### DOCUMENT ###

The relationship between a mother and a child is unique. And so throughout the year we honor Mary under a variety of titles. The apparitions such as at Guadalupe are not considered dogma and no Catholic is required to believe in them. They are classified as "private revelation."
The catechism says about these private revelations,
It is not their role to improve or complete Christ’s definitive revelation but to help live more fully by it in a certain period of history. (Catechism of the Catholic Church 67)
It seems to me quite reasonable to believe that God has allowed Mary to continue to exercise that maternal role and to appear at particular times and places, pointing people toward her son, and calling us to unity and peace. At least in our house, mom was always the one who reminded us that we were supposed to love one another.
Today we celebrate a series of apparitions that began December 9 1531. In them Mary appears as an indigenous woman to a man named Juan Diego. She not only looked like him, she spoke to him in his language Nahuatl. But the roses that bloomed as part of the miracle were not native to Mexico. They were Castilian.
She was there to unite the two peoples: the Spaniards and the Aztecs.
Recent events have reminded us that we still suffer great ethnic division in our own nation. Today as we honor Mary as Our Lady of Guadalupe let us pray the message of unity she brought to Mexico almost 500 years ago will resound in our hearts and in our nation.

### DATASET EXTRACT ###

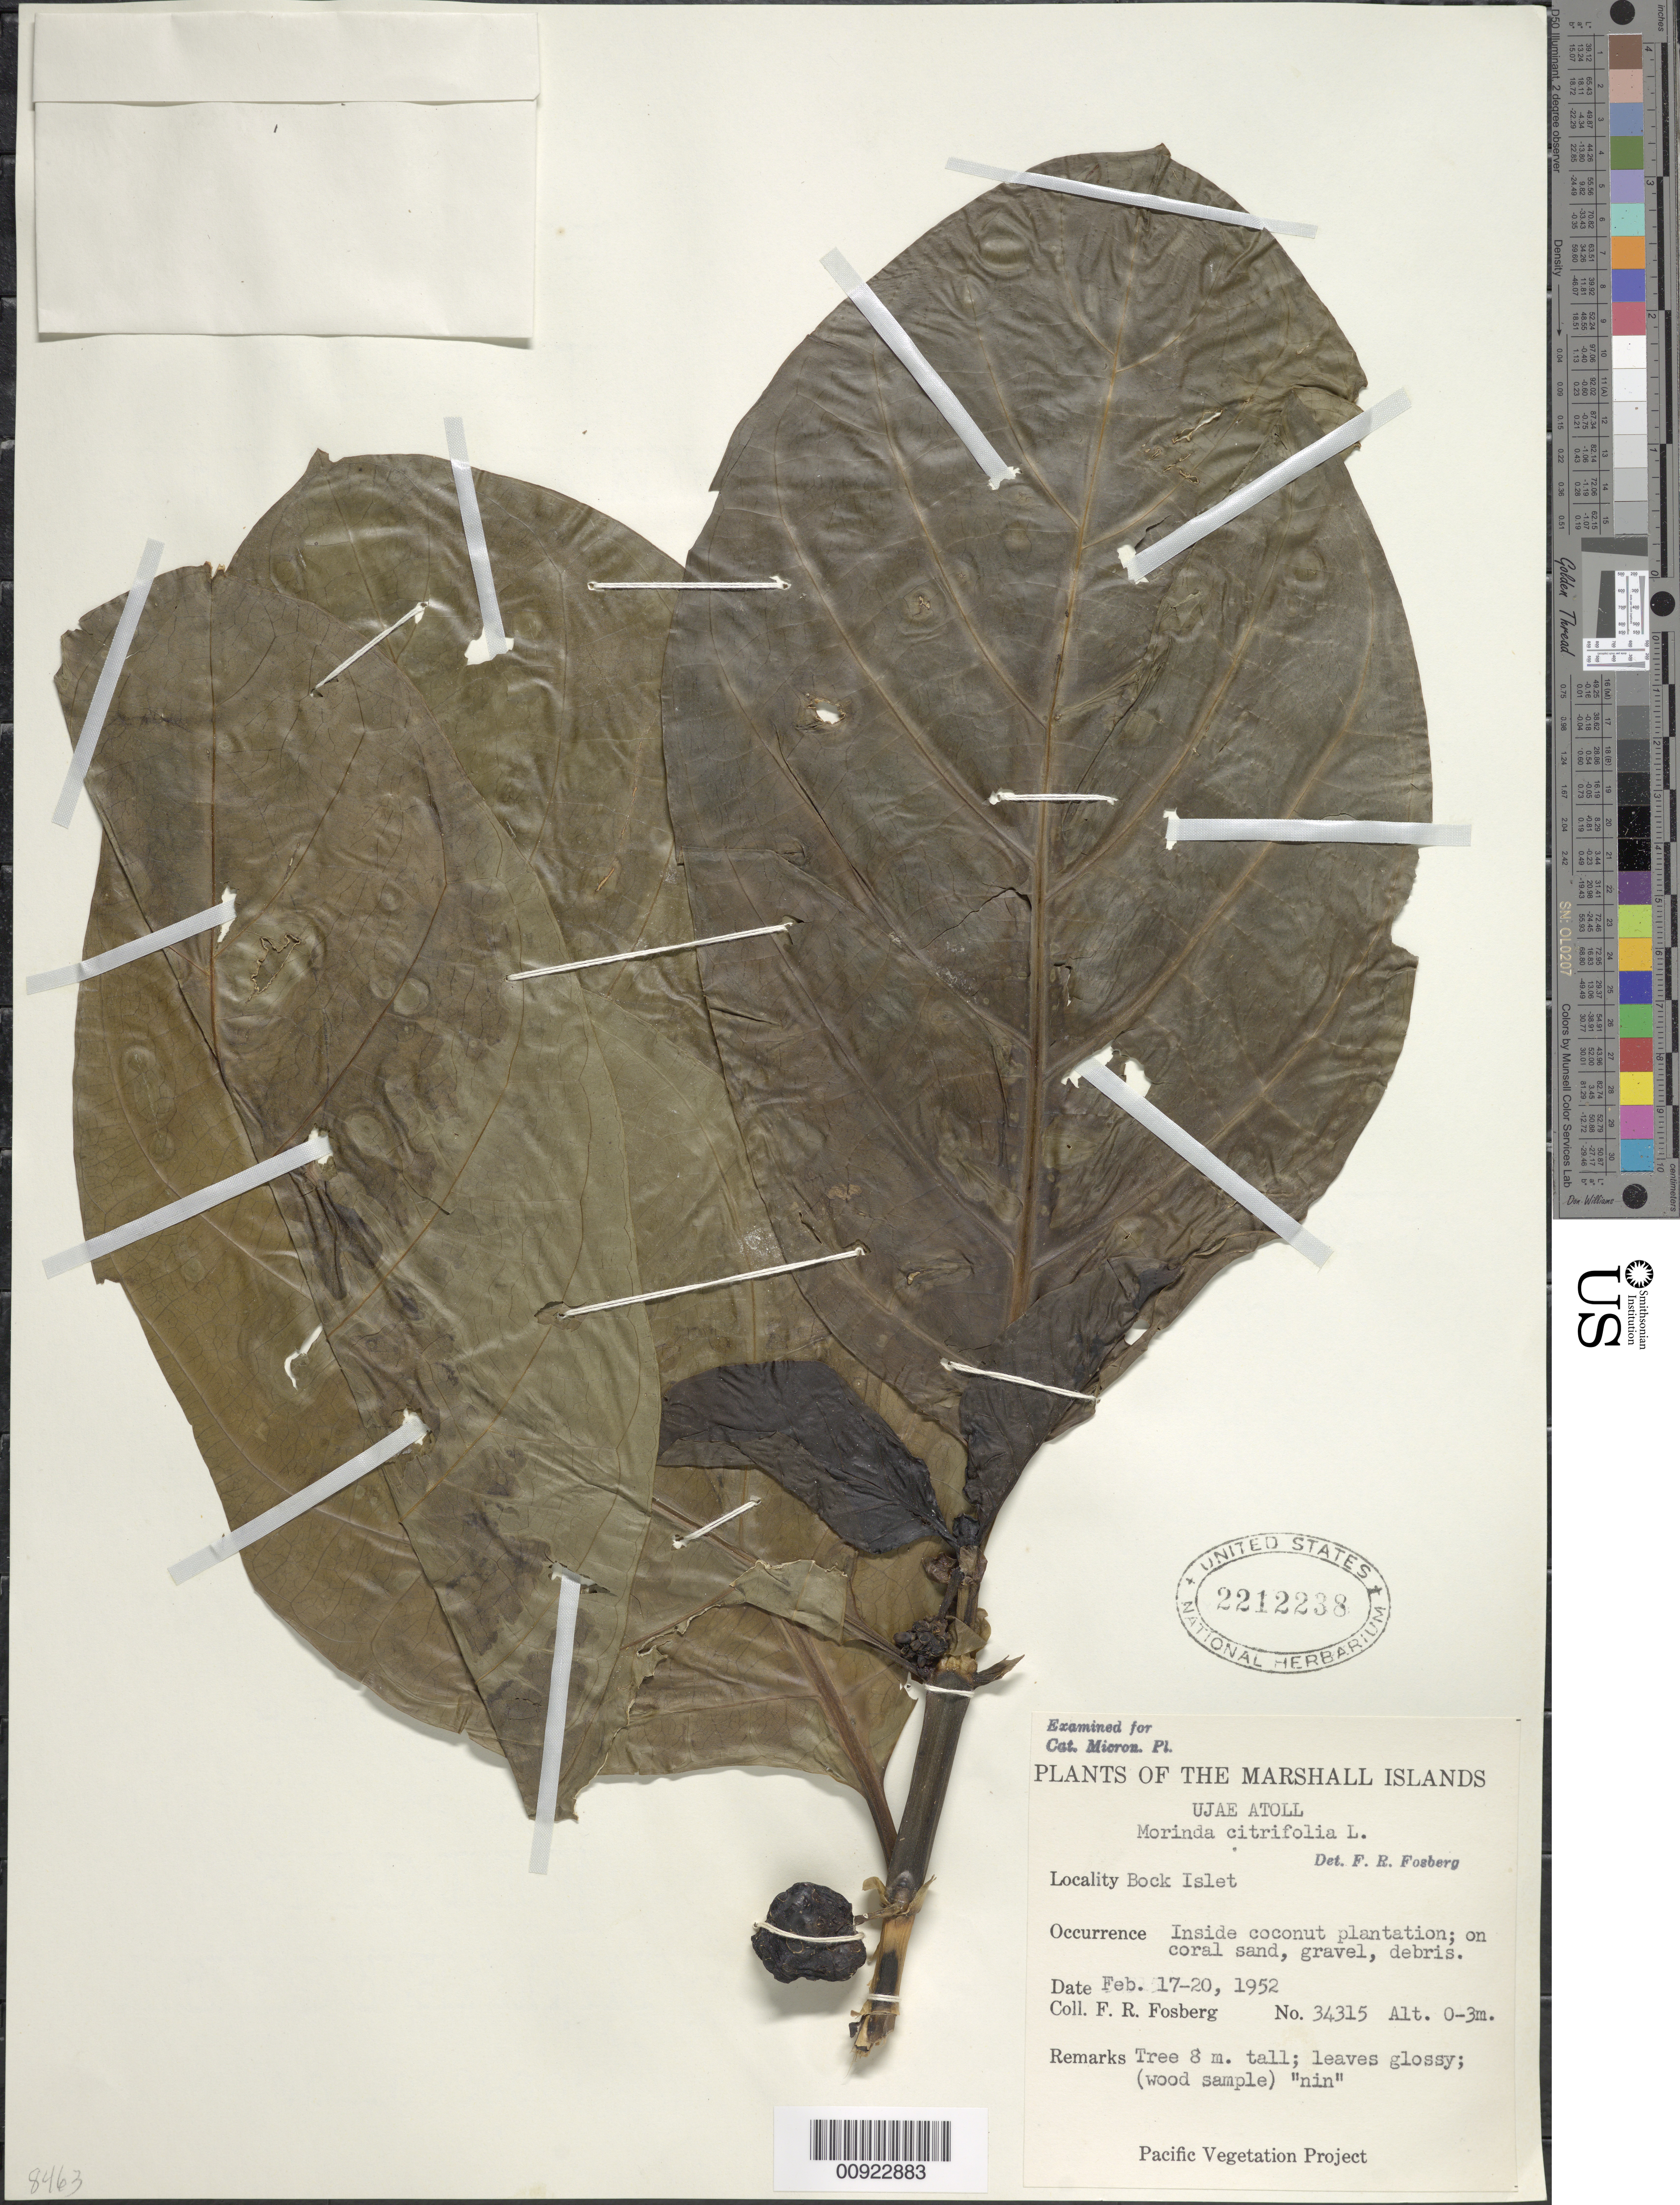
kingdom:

###

TASK DETAILS:
Copy the passage on Our Lady of Guadalupe from "Today we celebrate" up to and including "and the Aztecs.", substituting "Spanish settlers" for "Spaniards".

ANSWER TO THIS EXERCISE:
Today we celebrate a series of apparitions that began December 9 1531. In them Mary appears as an indigenous woman to a man named Juan Diego. She not only looked like him, she spoke to him in his language Nahuatl. But the roses that bloomed as part of the miracle were not native to Mexico. They were Castilian.
She was there to unite the two peoples: the Spanish settlers and the Aztecs.